My heart thumps quietly. He’s so sincere that it’s hard not to trust him, but all I can do is nod. Bastian crunches some more almonds and as I look at the orange flames licking the air, I wonder why it’s a complete stranger who’s the first person to tell me that what Carl did was so wrong.
“Can I ask you something else?” Bastian asks in between licking salt off his fingers.
“Okay,” I say warily. I really don’t want him to ask more about Carl, about the terrible crush of confusing emotions that lived inside of me that year, a ferocious need to protect the first friendship I ever had battling against a horrified growing urgency to reveal just how awful he truly was. Always overshadowed by his snide voice in my head, scaring me into silence:Who’s going to believe you, shifter?
“Why aren’t you good at witchcraft? Really?”
“What do you mean?”
“Well, you’re full of magic,” Bastian says earnestly. “I’ve seen you shift your form twice; you clearly have more power inside you than I could ever dream of. I understand that you can’t control your shifts, but surely spells should work for you.”
The last person to be this interested in my shifting was Elizabeth. I wonder what she would think about me sitting in my parents’ living room with a guy in his boxers. Instantly, I feel guilty and eat another Oreo.
“Just born dysfunctional, I guess.”
“It doesn’t make sense,” Bastian insists thoughtfully. “Something must be stopping it.”
“Yeah, me,” I say sharply. “Don’t you think my parents triedeverything to get it out of me? Different routines and spells and… punishments.”
I take a deep breath and try to forget how it felt to be shut away inside this house, knowing I couldn’t go out unless I learned to do something I didn’t understand.
“That’s not what I mean,” Bastian says. “I think your parents were wrong, I don’t think it’s you. If they gave magic according to effort, you’d be Merlin.”
“Thanks.” I snort with laughter.
“So it can’t be you, can it?” he says emphatically. “You know spells, you’ve studied witchlore and witchcraft, you’re capable of shapeshifting, and you do it with seriously incredible amounts of power. It’s something else that’s stopping you.”
This is dangerously close to the train of thought that took me to the cave with Elizabeth. I won’t go there again.
“I don’t know,” I say, looking away from the beautiful sapphire ring on his finger. “I try, I really do. I can sense it in other people, I can smell magic in the air around me and sometimes taste it. I just… can’t do it.”
“Wait, you can smell witchcraft?” Bastian frowns.
“No, not spells, but a witch’s own magic, like yours smells like a bonfire and Elizabeth’s…”
I stop speaking, suddenly assaulted by the memory of the smell of almonds.
“That’s unusual. Is it a shapeshifter thing?” Bastian asks, frowning.
“No, I think it’s a me thing,” I say. “I just got really good at paying attention to magic since I can’t do it.”
The first magic I learned to sense this way was my parents.’ Better than hearing creaks on the stairs, sniffing for whiffs of theirmagic on the air taught me how to scent them out, avoid them if I needed to, hide if necessary. But I can’t explain that to Bastian, it makes me sound like a paranoid loser.
“Or you’re even more powerful than you realize,” Bastian says softly. There’s a fervent glow in his brown eyes when he says that and I look away, uncomfortable. Elizabeth looked at me that way, as if I would be able to do something amazing. Then she died. I fumble under the coffee table for the TV controller.
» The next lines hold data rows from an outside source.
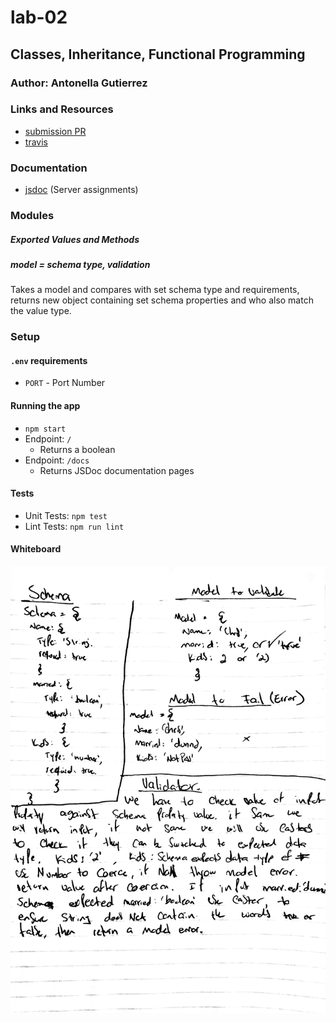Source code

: # lab-02

## Classes, Inheritance, Functional Programming

### Author: Antonella Gutierrez

### Links and Resources

* [submission PR](https://github.com/antonella-401-advanced-javascript/lab-02/pull/1)
* [travis](https://travis-ci.com/antonella-401-advanced-javascript/lab-02)

### Documentation
* [jsdoc](/docs/) (Server assignments)

### Modules
##### Exported Values and Methods

##### model = schema type, validation
Takes a model and compares with set schema type and requirements, returns new object containing set schema properties and who also match the value type.

### Setup
#### `.env` requirements
* `PORT` - Port Number

#### Running the app
* `npm start`
* Endpoint: `/`
    * Returns a boolean
* Endpoint: `/docs`
    * Returns JSDoc documentation pages

#### Tests
* Unit Tests: `npm test`
* Lint Tests: `npm run lint`

#### Whiteboard
![Whiteboard Diagram](whiteboard.jpg)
“Want to watch something?”
“Sure.”
I turn on the TV and let the sudden burst of noise and color distract me from darker thoughts.
“Up here,” I say, leading the way along the corridor when it’s finally time to turn in. We’ve eaten all the snacks. My father has the snacking tastes of a twelve-year-old child from the sixties and I feel weirdly delighted that he will be deprived upon his return.
“Um, is this… okay?” Bastian asks, sounding nervous for the first time, and I wonder why. It can’t be sharing a bedroom with me, not someone like Bastian who looks like he goes to the kind of parties where people sleep on top of each other like a pile of drunk hamsters.
“It’s fine, it’s massive,” I say, opening the door. The guest room is sparse: yellowing blue-and-white-striped wallpaper, a threadbare rug over cold floorboards, and a severe iron-framed king-sized bed. I think I see Bastian’s shoulders droop in relief. I guess my parents are partly using the room as storage, judging by the paintings and photographs leaning against the walls, waiting to be hung properly, and the stacked piles of vintage hatboxes.
“Hey, who did this one?” he asks, pointing at a small canvas leaning against the bottom of the wardrobe. I recognize it from my younger years, a painting I did of myself as a selkie. I’m honestly surprised they haven’t sent it to the charity shop.